Since August 2022, the 15-member committee of Cambridge residents met biweekly to review the city’s charter. While the final report’s initial deadline was August 2023, the committee was granted two extensions for a final deadline of January 31.
But after nearly a year and a half of debate, the committee was unable to reach consensus on what Committee Chair Kathleen L. Born referred to in the report as the “most fundamental aspect of the Charter”: the future of Cambridge’s council-manager form of government.
Cambridge’s government, which operates under a Plan E charter, includes an elected City Council — which sets policy goals for the city — and an appointed city manager, who implements council goals and oversees day-to-day government operations.
Tensions between the council and the city manager — the city manager role being viewed as unaccountable, for instance, or councilors feeling as though their ideas go unaddressed — informed Cambridge residents’ 2021 vote to review the city charter every 10 years, beginning in 2022. Much of the committee’s debate has been centered around either maintaining the council-manager system, or instituting a “strong” elected mayor accompanied by a Chief Financial Officer.
But the group was unable to reach the necessary two-thirds consensus to endorse either form of government prior to the January 31 deadline.
Committee member and lecturer at Harvard’s Graduate School of Design James G. Stockard Jr. said the ambiguous resolution accurately reflected the split opinions of Cambridge residents at large.
“This is one of those areas where reasonable people can differ about something,” Stockard said. “The citizens of Cambridge don’t feel any more clearly one way or the other than the committee.”
Councilor Marc C. McGovern said he was unsurprised that the committee was unable to complete what he called a “very tall task,” though he added that it was “not necessarily a bad thing.”
The committee did, however, make several recommendations common to both potential forms of government, including “a codified goal-setting process for city council, expanding voter eligibility regarding age and citizenship,” and adding a “randomly selected Resident Assembly that would be tasked with consideration of Cambridge’s most controversial issues.”

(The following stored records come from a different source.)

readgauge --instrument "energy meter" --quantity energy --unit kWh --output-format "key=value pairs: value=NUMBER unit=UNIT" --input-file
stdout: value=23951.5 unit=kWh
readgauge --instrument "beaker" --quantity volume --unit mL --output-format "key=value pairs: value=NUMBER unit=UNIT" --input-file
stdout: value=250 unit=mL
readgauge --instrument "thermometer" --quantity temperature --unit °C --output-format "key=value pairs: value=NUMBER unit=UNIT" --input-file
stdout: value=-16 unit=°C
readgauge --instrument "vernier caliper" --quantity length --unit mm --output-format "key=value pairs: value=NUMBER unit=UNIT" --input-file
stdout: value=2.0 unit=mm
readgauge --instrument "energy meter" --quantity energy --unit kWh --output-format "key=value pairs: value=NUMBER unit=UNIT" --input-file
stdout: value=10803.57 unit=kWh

Stockard said the Resident Assembly would increase civic participation, especially among traditionally underrepresented groups in Cambridge politics.

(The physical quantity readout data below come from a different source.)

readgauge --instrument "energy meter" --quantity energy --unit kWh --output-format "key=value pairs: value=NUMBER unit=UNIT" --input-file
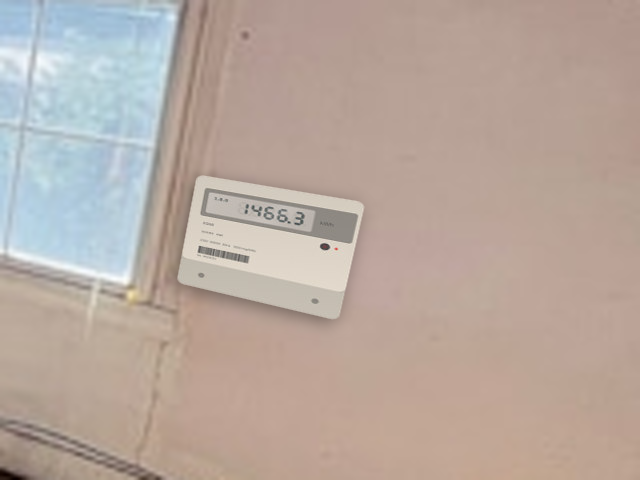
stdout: value=1466.3 unit=kWh
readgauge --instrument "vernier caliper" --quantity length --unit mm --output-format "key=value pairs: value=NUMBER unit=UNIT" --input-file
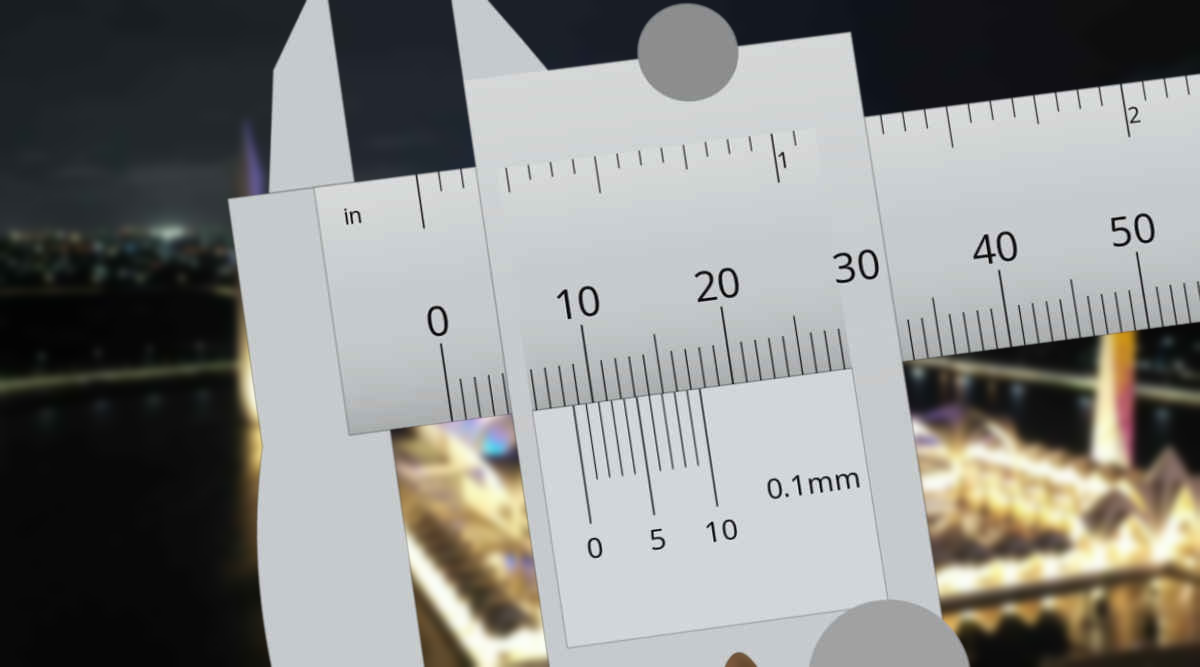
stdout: value=8.6 unit=mm
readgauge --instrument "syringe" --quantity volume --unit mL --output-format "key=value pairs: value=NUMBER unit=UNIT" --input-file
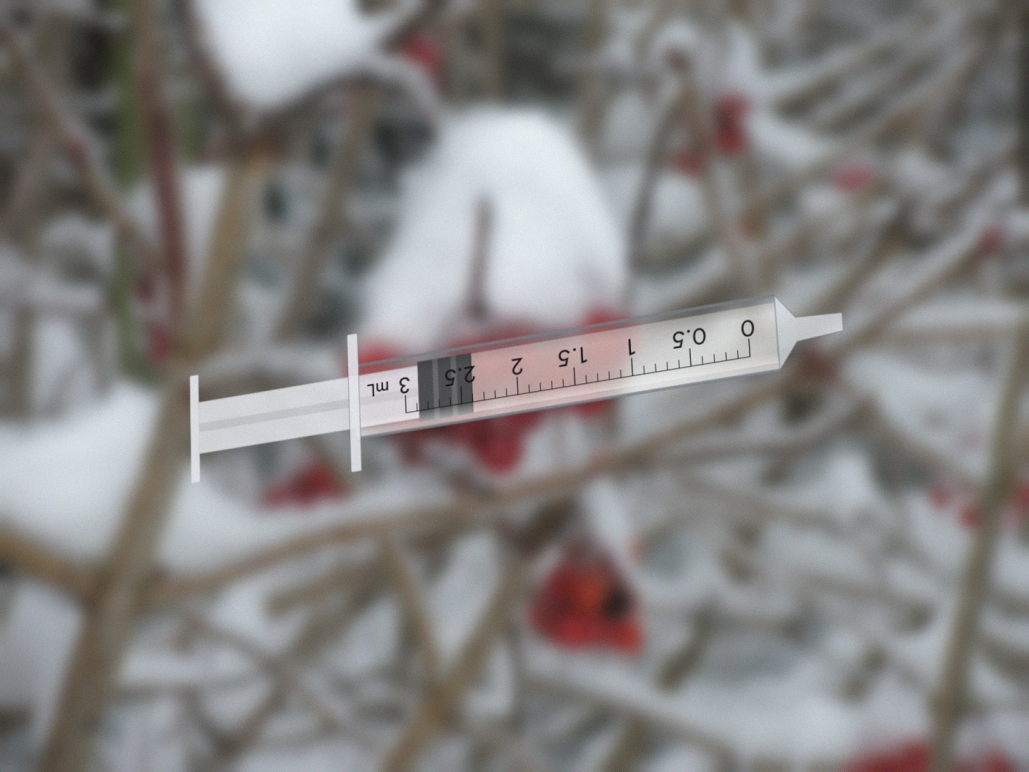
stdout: value=2.4 unit=mL
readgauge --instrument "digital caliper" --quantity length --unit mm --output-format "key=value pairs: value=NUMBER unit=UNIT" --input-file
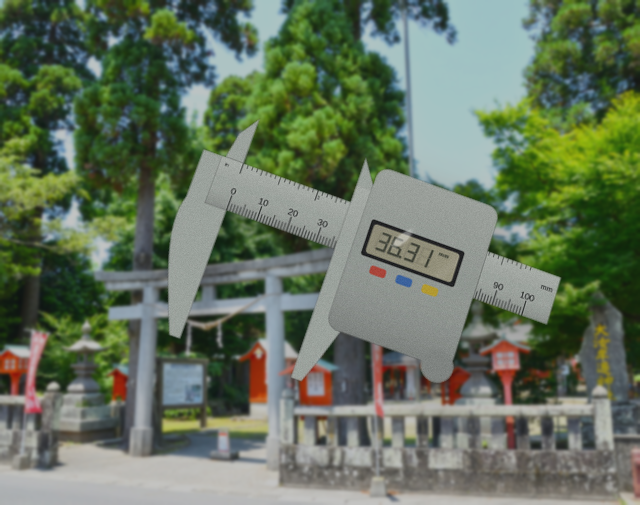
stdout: value=36.31 unit=mm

“The Resident Assembly is a way of getting people’s ideas into the conversation that you probably wouldn’t get any other way,” Stockard said.
The council’s Government Operations Committee is likely to review the committee’s report, including the lack of resolution on changing the government structure, prior to the final council vote on the recommendations, McGovern said.
The changes will then need to be approved by the Massachusetts State Legislature before being voted on by Cambridge residents, which is certain to be a lengthy process.
Still, McGovern said swiftly considering the report will be a priority for the council in its current term.
“This can’t be something that we just put on a shelf and let it collect dust,” McGovern said. “I mean, we have to deal with it one way or the other in a timely manner.”